Ivermectin sold under brand names Stromectol® in the US and Mectizan® in Canada. It is a anti-parasite medication and is effective against most common intestinal worms (except tapeworms), most mites, and some lice. While normally used to treat animals it is also prescribed to humans to treat infections of strongyloides stercoralis and onchocerciasis (river blindness).

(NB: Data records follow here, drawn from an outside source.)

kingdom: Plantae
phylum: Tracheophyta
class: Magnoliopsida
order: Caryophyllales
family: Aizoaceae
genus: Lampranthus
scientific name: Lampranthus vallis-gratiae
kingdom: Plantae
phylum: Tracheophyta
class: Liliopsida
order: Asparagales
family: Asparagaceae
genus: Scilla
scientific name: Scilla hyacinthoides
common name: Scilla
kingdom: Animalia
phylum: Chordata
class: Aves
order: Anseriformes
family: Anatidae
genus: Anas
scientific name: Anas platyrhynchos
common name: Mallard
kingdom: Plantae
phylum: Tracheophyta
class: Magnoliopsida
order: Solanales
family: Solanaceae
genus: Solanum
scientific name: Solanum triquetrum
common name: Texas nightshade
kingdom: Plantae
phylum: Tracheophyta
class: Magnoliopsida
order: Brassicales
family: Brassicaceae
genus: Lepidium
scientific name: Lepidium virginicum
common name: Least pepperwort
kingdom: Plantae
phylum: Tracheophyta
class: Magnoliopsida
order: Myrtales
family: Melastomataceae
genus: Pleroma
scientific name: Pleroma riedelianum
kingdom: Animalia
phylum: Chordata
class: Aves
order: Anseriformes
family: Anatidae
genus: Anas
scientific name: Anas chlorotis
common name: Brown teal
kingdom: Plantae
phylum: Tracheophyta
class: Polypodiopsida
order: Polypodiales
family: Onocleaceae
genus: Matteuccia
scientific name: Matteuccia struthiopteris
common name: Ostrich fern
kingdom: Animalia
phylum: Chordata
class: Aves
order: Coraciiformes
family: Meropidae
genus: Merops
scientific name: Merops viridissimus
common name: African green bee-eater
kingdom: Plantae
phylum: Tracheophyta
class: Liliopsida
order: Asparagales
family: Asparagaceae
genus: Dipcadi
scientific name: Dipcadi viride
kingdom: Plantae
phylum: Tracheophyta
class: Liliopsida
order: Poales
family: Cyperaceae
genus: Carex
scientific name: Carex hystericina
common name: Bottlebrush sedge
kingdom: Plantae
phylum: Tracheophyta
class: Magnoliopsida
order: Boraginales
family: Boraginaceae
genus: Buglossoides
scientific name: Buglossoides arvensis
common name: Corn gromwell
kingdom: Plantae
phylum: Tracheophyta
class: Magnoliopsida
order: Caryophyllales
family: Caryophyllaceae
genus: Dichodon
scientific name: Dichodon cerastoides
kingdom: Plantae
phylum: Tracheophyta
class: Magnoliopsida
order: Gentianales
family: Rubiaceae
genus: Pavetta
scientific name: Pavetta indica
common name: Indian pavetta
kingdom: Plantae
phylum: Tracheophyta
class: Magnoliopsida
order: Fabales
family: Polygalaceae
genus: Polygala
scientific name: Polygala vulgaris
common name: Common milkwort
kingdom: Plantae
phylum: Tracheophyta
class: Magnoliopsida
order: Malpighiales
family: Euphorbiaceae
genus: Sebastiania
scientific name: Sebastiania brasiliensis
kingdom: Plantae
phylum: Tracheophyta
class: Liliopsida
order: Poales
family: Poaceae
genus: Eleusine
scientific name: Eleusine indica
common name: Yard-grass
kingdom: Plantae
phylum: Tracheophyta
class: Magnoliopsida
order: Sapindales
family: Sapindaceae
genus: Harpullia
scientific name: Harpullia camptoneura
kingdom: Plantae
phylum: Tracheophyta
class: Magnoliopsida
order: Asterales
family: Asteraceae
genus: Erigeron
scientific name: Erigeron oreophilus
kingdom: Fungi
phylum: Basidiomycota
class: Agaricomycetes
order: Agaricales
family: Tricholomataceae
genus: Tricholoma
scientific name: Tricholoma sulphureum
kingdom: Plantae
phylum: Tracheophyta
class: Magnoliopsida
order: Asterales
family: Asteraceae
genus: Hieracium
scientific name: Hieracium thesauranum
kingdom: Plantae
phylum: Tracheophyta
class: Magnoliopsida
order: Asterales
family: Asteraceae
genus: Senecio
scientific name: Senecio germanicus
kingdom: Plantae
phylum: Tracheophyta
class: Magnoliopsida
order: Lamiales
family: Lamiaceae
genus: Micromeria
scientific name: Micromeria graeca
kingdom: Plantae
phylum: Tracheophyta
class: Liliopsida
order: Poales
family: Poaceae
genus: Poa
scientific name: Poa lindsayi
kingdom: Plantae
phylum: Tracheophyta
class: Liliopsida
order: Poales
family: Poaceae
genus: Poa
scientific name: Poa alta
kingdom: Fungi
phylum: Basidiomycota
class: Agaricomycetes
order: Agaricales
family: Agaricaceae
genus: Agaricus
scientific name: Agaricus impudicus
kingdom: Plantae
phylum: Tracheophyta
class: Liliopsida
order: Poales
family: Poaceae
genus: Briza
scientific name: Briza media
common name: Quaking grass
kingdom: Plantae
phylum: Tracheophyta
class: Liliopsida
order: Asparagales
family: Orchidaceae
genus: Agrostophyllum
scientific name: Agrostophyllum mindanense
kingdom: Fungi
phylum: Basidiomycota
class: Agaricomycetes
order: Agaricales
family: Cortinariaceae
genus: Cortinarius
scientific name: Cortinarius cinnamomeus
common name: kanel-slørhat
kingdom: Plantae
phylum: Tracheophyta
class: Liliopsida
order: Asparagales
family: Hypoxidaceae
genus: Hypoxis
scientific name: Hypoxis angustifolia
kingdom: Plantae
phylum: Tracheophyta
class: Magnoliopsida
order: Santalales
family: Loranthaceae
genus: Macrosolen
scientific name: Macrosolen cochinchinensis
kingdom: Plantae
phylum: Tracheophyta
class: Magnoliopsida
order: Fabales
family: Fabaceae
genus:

Ivermectin is chemically related to the insecticide avermectin, the active ingredient in some home-use ant baits. Both ivermectin and avermectin are derived from the bacterium Streptomyces avermitilis and kill by interfering with the target animal's nervous system.

In General Use Pesticide (GUP) formulations, these compounds are classified as EPA toxicity category IV, or very low. This means that although highly poisonous to insects, mammals should not generally be adversely affected by normal use of avermectin pesticide formulations. As an example, one such formulation was determined to have an oral LD50 (semi-lethal dose) of 650 mg/kg in rats (qualifies as toxicity category III--low toxicity). Extrapolated to a 180-pound human, this semi-lethal dose is almost 2 ounces, or an amount of the pesticide equal to about four dominoes, which is considered by the EPA to be a low toxicity amount.

However, pure avermectin formulations are both highly toxic to insects and mammals (as well as aquatic life, such as fish). One study reports an oral LD50 of 10 mg/kg in rats (qualifies as toxicity category I--high toxicity).

Indications for Human Use

Ivermectin is a broad-spectrum antiparasitic agent. It is mainly used in humans in the treatment of onchocerciasis, but is also effective against other worm infestations (such as strongyloidiasis, ascariasis, trichuriasis and enterobiasis). More recent evidence supports its off-label use in the treatment of mites such as scabies, usually limited to cases that prove resistant to topical treatments and/or who present in advanced state (such as Norwegian scabies).

Therapeutic Dosage


Oral: 3 to 12 mg as a single dose per os (about 150 to 200 µg/kg bodyweight) for onchocerciasis and other parasitic infections. (Ex. 45 kg would be about 6.75 mg to 9 mg)


Ivermectin is not given to children weighing less than 15 kg. The dose is 150 µg/kg bodyweight (in children weighing more).


Ivermectin is contraindicated in persons with an immediate hypersensitivity to the drug. It should not be given to mothers who are breast-feeding until the infant is at least three months old (Reynolds, 1993).